This is a poem-sermon I first heard two years ago. It has no connection to teaching or education (except in a grand, cosmic sense I suppose), but after a physically and mentally draining month, it’s a jolting shot of hope and a powerful reminder of why today is called Good Friday.
It’s Friday. Jesus is arrested in the garden where He was praying. But Sunday’s coming.
It’s Friday. The disciples are hiding and Peter’s denying that he knows the Lord. But Sunday’s coming.
It’s Friday. Jesus is standing before the high priest of Israel, silent as a lamb before the slaughter. But Sunday’s coming.

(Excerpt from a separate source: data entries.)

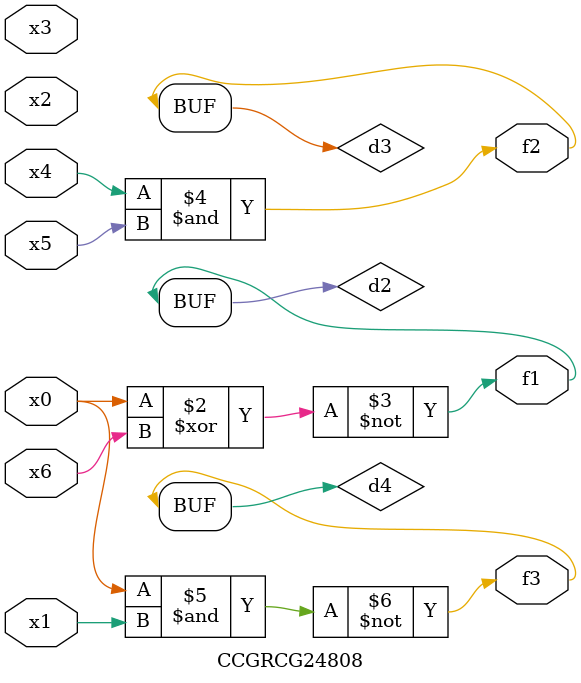
<source format=v>
module CCGRCG24808(
	input x0, x1, x2, x3, x4, x5, x6,
	output f1, f2, f3
);

	wire d1, d2, d3, d4;

	nor (d1, x0);
	xnor (d2, x0, x6);
	and (d3, x4, x5);
	nand (d4, x0, x1);
	assign f1 = d2;
	assign f2 = d3;
	assign f3 = d4;
endmodule

</source>
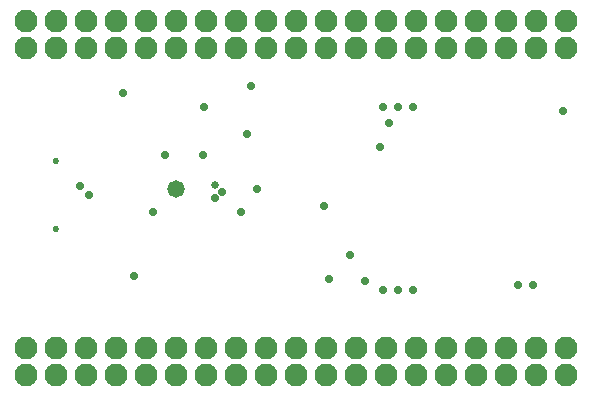
<source format=gbs>
%FSTAX23Y23*%
%MOIN*%
%SFA1B1*%

%IPPOS*%
%ADD54C,0.020800*%
%ADD55C,0.076900*%
%ADD56C,0.025680*%
%ADD57C,0.027690*%
%ADD58C,0.058000*%
%LNesp32-hwe-1*%
%LPD*%
G54D54*
X002Y00496D03*
Y00724D03*
G54D55*
X001Y001D03*
X002D03*
X003D03*
X004D03*
X005D03*
X006D03*
X007D03*
X008D03*
X009D03*
X01D03*
X011D03*
X012D03*
X013D03*
X014D03*
X015D03*
X016D03*
X017D03*
X018D03*
X019D03*
X001Y0001D03*
X002D03*
X003D03*
X004D03*
X005D03*
X006D03*
X007D03*
X008D03*
X009D03*
X01D03*
X011D03*
X012D03*
X013D03*
X014D03*
X015D03*
X016D03*
X017D03*
X018D03*
X019D03*
X001Y0119D03*
X002D03*
X003D03*
X004D03*
X005D03*
X006D03*
X007D03*
X008D03*
X009D03*
X01D03*
X011D03*
X012D03*
X013D03*
X014D03*
X015D03*
X016D03*
X017D03*
X018D03*
X019D03*
X001Y011D03*
X002D03*
X003D03*
X004D03*
X005D03*
X006D03*
X007D03*
X008D03*
X009D03*
X01D03*
X011D03*
X012D03*
X013D03*
X014D03*
X015D03*
X016D03*
X017D03*
X018D03*
X019D03*
G54D56*
X00731Y00642D03*
G54D57*
X00755Y0062D03*
X0073Y006D03*
X0129Y00295D03*
X0131Y0085D03*
X0046Y0034D03*
X0111Y0033D03*
X0128Y0077D03*
X0087Y0063D03*
X0174Y0031D03*
X0179D03*
X00691Y00743D03*
X00693Y00904D03*
X00817Y00554D03*
X00526Y00555D03*
X0129Y00904D03*
X0134Y00905D03*
X0139Y00904D03*
X0118Y0041D03*
X0123Y00325D03*
X00837Y00812D03*
X0189Y0089D03*
X01095Y00575D03*
X00565Y00745D03*
X0085Y00975D03*
X00425Y0095D03*
X0031Y0061D03*
X0028Y00639D03*
X0134Y00295D03*
X0139D03*
G54D58*
X00602Y00629D03*
M02*
</source>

It’s Friday. Jesus is beaten, mocked, and spit upon. But Sunday’s coming.
It’s Friday. Those Roman soldiers are flogging our Lord with a leather scourge that has bits of bones and glass and metal, tearing at his flesh. But Sunday’s coming.
It’s Friday. The Son of man stands firm as they press the crown of thorns down into his brow. But Sunday’s coming.

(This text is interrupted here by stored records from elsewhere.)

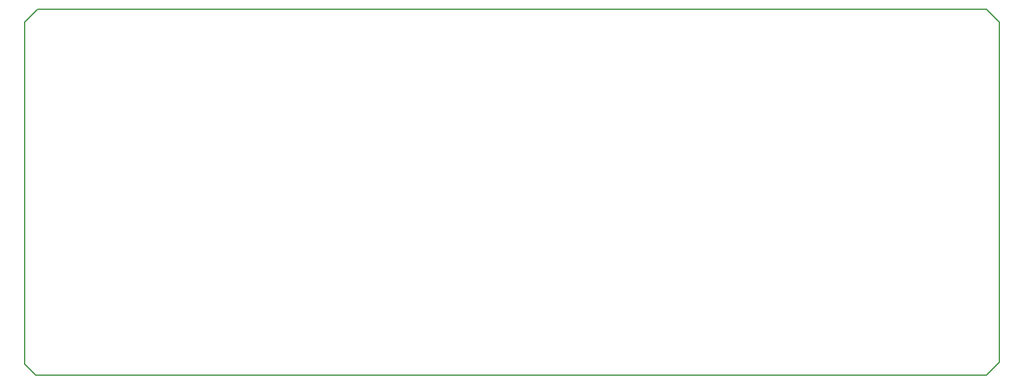
<source format=gm1>
G04 #@! TF.GenerationSoftware,KiCad,Pcbnew,(5.0.0)*
G04 #@! TF.CreationDate,2019-03-14T19:36:46-04:00*
G04 #@! TF.ProjectId,Power Sense 3.0,506F7765722053656E736520332E302E,rev?*
G04 #@! TF.SameCoordinates,Original*
G04 #@! TF.FileFunction,Profile,NP*
%FSLAX46Y46*%
G04 Gerber Fmt 4.6, Leading zero omitted, Abs format (unit mm)*
G04 Created by KiCad (PCBNEW (5.0.0)) date 03/14/19 19:36:46*
%MOMM*%
%LPD*%
G01*
G04 APERTURE LIST*
%ADD10C,0.150000*%
G04 APERTURE END LIST*
D10*
X65227200Y-52578000D02*
X103632000Y-52578000D01*
X63449200Y-54356000D02*
X65227200Y-52578000D01*
X63449200Y-101346000D02*
X63449200Y-54356000D01*
X64973200Y-102870000D02*
X63449200Y-101346000D01*
X195580000Y-102870000D02*
X65000000Y-102870000D01*
X197358000Y-54356000D02*
X197358000Y-57150000D01*
X195580000Y-52578000D02*
X197358000Y-54356000D01*
X103632000Y-52578000D02*
X195580000Y-52578000D01*
X197358000Y-57150000D02*
X197358000Y-101092000D01*
X197358000Y-101092000D02*
X195580000Y-102870000D01*
M02*

</source>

It’s Friday. See Him walking to Calvary, the blood dripping from His body. See the cross crashing down on His back as He stumbles beneath the load. It’s Friday; but Sunday’s coming.
It’s Friday. See those Roman soldiers driving the nails into the feet and hands of my Lord. Hear my Jesus cry, “Father, forgive them.” It’s Friday; but Sunday’s coming.

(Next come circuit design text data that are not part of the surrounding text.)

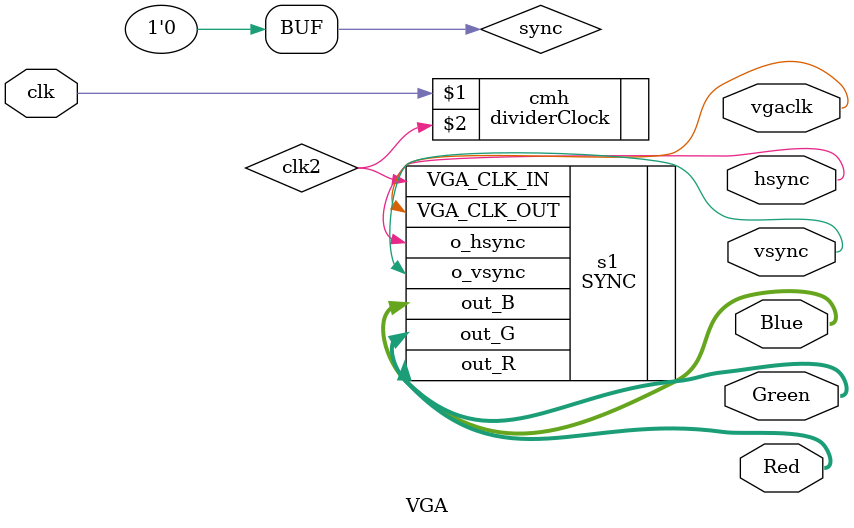
<source format=sv>
module VGA(
	input logic clk,
	output logic [7:0] Red, Green, Blue,
	output logic hsync, vsync, vgaclk);
	
	assign sync=1'b0;
	
	dividerClock cmh(clk, clk2);
	SYNC s1(
		.VGA_CLK_IN(clk2), 
		.o_hsync(hsync), 
		.o_vsync(vsync), 
		.VGA_CLK_OUT(vgaclk),
		.out_R(Red),
		.out_B(Blue),
		.out_G(Green)
		);
		
		
endmodule 
</source>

It’s Friday. Jesus is hanging on the cross, bloody and dying. But Sunday’s coming.
It’s Friday. The sky grows dark, the earth begins to tremble, and He who knew no sin became sin for us. Holy God who will not abide with sin pours out His wrath on that perfect sacrificial lamb who cries out, “My God, My God. Why hast thou forsaken me?” What a horrible cry. But Sunday’s coming.
It’s Friday. And at the moment of Jesus’ death, the veil of the Temple that separates sinful man from Holy God was torn from the top to the bottom because Sunday’s coming.
It’s Friday. Jesus is hanging on the cross, heaven is weeping and hell is partying. But that’s because it’s Friday, and they don’t know it, but Sunday’s coming.
And on that horrible day 2000 years ago, Jesus the Christ, the Lord of glory, the only begotten Son of God, the only perfect man died on the cross of Calvary. Satan thought that he had won the victory. Surely he had destroyed the Son of God. Finally he had disproved the prophecy God had uttered in the Garden and the one who was to crush his head had been destroyed. But that was Friday. And Sunday’s coming.